The trees are large, growing to 40 m tall, with evergreen pinnate leaves 15 cm long, with 5–13 leaflets. The flowers are white with yellow stamens, produced in racemes. The fruit is a pod 7–11 cm long, containing a single seed. The tree is often called Quina or Balsamo, Tolu in Colombia, Quina quina in Argentina, and sometimes Santos Mahogany or Cabreuva in the lumber trade.

Members of this genus produce hydroxypipecolic acids in their leaves.

The wood is dark brown, with a deep red heartwood. Natural oils grant it excellent decay resistance. In fact, it is also resistant to preservative treatment. Its specific gravity is 0.74–0.81.

With regard to woodworking, the tree is moderately difficult to work but can be finished with a high natural polish; it tends to cause some tool dulling.

==Invasive species==
The balsam tree can become a highly invasive species when introduced into tropical countries where it is not native. In Sri Lanka, it has overgrown several hectares of the Udawatta Kele Sanctuary and is rapidly spreading there. In this Sri Lankan rain forest, Myroxylon seeds sprout in very high numbers due to tolerating more diverse light conditions than native species and due to the absence of natural enemies such as diseases and insects.

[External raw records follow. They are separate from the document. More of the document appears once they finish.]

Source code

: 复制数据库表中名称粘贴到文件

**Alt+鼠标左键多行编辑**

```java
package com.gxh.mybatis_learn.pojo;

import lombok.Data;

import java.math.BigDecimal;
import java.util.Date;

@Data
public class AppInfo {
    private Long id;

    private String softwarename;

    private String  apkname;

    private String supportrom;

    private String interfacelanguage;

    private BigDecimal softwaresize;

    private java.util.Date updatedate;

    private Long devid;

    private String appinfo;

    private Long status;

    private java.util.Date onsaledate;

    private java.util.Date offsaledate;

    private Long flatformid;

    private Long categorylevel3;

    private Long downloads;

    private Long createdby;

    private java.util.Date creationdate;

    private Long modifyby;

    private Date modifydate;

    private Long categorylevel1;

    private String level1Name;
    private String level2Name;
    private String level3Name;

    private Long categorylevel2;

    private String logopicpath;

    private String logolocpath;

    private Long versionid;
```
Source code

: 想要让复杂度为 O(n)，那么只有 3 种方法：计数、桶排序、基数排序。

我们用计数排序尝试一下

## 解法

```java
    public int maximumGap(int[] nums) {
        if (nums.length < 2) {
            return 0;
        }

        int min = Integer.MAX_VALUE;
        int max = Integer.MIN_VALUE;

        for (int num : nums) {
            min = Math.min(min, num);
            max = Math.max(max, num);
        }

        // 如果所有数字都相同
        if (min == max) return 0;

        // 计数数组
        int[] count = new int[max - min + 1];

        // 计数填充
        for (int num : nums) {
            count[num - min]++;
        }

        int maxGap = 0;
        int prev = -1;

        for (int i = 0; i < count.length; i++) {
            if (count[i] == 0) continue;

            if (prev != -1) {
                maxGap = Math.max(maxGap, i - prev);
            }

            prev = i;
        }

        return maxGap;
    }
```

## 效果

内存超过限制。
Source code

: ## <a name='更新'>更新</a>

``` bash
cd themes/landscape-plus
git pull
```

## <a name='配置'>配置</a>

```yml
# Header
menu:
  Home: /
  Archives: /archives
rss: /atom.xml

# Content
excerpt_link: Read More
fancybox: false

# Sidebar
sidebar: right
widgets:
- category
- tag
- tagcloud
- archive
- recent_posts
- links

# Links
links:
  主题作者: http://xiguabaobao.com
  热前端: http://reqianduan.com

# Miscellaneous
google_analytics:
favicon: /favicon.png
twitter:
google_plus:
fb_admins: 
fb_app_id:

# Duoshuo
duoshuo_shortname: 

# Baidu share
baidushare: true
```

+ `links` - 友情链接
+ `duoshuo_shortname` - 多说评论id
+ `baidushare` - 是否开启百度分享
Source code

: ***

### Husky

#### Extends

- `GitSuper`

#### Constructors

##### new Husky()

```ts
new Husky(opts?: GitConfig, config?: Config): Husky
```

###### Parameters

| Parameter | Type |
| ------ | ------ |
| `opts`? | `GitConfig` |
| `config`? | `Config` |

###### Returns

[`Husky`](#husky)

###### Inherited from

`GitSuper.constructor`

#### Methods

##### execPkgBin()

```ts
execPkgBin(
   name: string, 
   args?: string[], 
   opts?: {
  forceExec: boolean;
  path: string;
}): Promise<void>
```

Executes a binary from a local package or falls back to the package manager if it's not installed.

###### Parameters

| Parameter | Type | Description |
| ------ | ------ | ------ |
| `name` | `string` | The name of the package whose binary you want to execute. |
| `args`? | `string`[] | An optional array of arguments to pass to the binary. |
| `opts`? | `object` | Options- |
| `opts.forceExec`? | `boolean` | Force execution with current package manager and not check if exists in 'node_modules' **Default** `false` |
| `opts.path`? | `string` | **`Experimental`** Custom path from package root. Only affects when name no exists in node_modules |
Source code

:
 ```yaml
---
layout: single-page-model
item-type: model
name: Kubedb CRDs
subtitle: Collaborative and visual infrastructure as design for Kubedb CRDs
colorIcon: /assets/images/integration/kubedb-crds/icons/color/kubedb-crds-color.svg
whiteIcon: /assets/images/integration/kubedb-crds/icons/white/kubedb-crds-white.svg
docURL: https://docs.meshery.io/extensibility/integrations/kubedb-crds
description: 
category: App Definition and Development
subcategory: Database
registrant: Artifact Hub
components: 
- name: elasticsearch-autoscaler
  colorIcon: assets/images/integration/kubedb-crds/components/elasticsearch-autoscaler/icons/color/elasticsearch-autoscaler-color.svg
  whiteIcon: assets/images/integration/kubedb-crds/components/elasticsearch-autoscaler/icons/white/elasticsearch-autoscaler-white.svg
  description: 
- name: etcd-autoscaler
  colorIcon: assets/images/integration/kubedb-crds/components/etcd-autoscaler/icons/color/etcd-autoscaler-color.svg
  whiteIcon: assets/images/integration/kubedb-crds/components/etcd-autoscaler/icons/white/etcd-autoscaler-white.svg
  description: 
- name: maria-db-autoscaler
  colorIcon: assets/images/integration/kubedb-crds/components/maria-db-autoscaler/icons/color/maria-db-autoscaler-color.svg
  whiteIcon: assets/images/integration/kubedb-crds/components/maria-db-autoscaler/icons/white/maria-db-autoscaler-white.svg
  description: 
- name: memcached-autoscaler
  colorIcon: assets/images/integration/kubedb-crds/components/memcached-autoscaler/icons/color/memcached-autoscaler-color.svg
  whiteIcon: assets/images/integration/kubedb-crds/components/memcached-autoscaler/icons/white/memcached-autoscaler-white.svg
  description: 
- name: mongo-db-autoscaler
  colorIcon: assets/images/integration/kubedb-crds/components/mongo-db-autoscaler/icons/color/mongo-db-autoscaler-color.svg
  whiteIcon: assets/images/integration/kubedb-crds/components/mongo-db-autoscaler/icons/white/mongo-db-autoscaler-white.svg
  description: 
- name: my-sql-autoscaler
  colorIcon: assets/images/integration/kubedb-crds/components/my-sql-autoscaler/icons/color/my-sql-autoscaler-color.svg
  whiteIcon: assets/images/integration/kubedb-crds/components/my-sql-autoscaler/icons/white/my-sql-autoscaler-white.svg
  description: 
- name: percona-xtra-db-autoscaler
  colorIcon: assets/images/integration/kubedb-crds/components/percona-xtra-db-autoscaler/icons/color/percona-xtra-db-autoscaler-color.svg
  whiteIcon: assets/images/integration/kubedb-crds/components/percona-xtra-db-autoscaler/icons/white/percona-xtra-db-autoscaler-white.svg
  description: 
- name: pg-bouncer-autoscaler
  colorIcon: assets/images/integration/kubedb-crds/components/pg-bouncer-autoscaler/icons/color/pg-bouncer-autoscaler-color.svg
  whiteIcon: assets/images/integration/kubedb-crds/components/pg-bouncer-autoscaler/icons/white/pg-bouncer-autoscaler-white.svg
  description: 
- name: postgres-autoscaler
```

This has given rise to dense stands of young trees where no other vegetation can grow, causing severe ecological disruption, i.e., the disappearance of local, native plant species and consequently of the animals and insects that feed on these.

The tree has also been introduced to several Pacific islands such as Fiji and to Indonesia, and is a potential ecological threat there.